Lemon Health Facts
The lemon is not only one of the most popular fruits worldwide, but it’s also a priceless marvel of nutrition and health benefits. There’s so much more to this powerhouse fruit than a delicious summer drink.
Lemons probably originated in northern India or China where they have been cultivated for about 2,500 years. Greek soldiers serving under Alexander the Great and Roman soldiers were said to have brought lemons from India to Greece and Italy. The Moors brought them from China to Spain and North Africa. Christopher Columbus brought them to the Americas in 1493 on his second voyage. Saint Augustine, Florida, has cultivated lemons since the 16th century. Miners in the California Gold Rush were said to have gladly paid as high as $1 (a week’s wages back then) for a lemon, due to its scurvy prevention properties.

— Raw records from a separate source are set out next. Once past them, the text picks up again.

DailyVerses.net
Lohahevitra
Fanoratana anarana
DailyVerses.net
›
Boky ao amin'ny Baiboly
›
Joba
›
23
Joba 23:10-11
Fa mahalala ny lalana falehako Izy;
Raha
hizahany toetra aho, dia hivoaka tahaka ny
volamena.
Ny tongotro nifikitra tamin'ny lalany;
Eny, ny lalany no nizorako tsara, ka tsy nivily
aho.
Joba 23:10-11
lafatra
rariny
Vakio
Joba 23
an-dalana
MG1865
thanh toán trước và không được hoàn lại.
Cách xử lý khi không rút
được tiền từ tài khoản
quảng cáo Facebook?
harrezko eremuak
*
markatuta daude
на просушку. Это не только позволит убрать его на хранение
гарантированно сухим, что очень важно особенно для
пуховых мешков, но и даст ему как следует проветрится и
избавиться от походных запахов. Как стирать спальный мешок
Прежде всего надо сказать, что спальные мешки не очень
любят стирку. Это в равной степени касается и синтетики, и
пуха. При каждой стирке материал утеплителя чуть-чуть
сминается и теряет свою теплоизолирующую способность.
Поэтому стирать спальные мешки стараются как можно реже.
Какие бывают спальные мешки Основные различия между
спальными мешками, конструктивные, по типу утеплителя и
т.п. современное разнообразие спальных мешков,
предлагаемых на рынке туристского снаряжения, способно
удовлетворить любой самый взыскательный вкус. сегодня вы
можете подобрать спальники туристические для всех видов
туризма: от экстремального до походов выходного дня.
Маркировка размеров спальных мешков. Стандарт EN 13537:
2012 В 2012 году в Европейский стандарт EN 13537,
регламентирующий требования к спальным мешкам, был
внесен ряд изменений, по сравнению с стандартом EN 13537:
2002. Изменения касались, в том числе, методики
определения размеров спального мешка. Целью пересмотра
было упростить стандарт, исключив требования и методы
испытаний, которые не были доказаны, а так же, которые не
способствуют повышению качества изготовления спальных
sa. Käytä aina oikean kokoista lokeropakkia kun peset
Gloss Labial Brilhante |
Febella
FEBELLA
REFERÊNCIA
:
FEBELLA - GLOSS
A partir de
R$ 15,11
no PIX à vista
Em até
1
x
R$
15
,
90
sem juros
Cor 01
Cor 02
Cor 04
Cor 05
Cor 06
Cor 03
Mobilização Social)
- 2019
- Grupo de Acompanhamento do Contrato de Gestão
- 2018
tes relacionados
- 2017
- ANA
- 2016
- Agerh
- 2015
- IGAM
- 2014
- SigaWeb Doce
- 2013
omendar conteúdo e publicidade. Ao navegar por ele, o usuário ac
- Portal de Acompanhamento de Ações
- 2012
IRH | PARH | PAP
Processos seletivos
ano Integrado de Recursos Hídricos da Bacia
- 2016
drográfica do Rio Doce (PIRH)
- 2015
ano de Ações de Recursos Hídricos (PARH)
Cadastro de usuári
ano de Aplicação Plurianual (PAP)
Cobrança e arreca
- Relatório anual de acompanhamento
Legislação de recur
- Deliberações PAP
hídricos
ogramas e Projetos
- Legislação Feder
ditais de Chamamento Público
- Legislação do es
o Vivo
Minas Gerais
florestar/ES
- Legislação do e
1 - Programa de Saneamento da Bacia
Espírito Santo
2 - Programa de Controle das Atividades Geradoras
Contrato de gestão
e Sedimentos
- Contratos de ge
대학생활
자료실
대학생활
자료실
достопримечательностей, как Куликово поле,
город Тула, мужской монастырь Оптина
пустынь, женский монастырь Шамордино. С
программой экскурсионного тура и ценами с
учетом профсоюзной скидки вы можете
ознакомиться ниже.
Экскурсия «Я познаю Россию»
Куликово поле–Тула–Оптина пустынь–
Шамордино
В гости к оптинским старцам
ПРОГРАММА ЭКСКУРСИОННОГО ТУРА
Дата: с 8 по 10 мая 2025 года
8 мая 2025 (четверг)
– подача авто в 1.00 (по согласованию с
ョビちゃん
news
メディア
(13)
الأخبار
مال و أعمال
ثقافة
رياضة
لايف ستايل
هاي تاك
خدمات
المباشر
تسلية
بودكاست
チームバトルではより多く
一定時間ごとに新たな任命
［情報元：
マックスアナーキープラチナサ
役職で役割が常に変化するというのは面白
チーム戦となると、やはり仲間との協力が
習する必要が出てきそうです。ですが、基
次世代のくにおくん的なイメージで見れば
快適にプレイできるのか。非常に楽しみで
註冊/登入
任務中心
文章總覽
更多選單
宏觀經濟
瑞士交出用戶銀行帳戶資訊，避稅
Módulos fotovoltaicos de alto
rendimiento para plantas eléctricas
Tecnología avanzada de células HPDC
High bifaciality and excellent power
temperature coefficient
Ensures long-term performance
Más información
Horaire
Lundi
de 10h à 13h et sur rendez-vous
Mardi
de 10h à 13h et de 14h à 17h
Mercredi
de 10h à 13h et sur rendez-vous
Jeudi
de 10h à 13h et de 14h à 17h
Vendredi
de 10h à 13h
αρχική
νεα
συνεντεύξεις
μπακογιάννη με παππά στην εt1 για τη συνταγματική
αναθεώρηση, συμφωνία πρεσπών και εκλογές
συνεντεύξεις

Lemons contain citrus bioflavonoids called limonoids that are potent antioxidants. Lemons also contain flavonol glycosides, which have antibiotic properties, and high levels of vitamin C, vitamin A, potassium, folate, magnesium, phosphorus, calcium and fiber.
The vitamin C, potassium and limonoids in lemons may prevent inflammation; lower blood pressure and cholesterol levels; neutralize harmful free radicals; prevent colon, stomach, breast, mouth and larynx cancers and stroke (by inhibiting the formation of blood clots); reduce asthma, rheumatoid arthritis and osteoarthritis; and strengthen the immune system. The flavonol glycosides relieve throat and respiratory infections, flu and fever, and purify the blood.
Other Health Uses
To freshen your skin, rub a slice or two of lemon over your face when the weather is hot and humid.
Rub a squeezed lemon over rough, dry knees and elbows to soften them.
Apply some fresh squeezed lemon juice to a cotton cloth to stop nosebleeds and bleeding gums. Rub very gently, as it will sting a little.
To help relieve constipation, squeeze the juice out of one lemon, mix with 2 tsp. of olive oil and drink it.
For whiter fingernails and to get rid of fingernail stains, soak your fingernails in fresh squeezed lemon juice for about five minutes. Rinse thoroughly.
To get more juice out of a lemon, roll it firmly a few times on a table or counter with the palm of your hand. This breaks down the juice sacs in the fruit, releasing more juice.
Thin-skinned lemons have more juice than the thick-skinned varieties.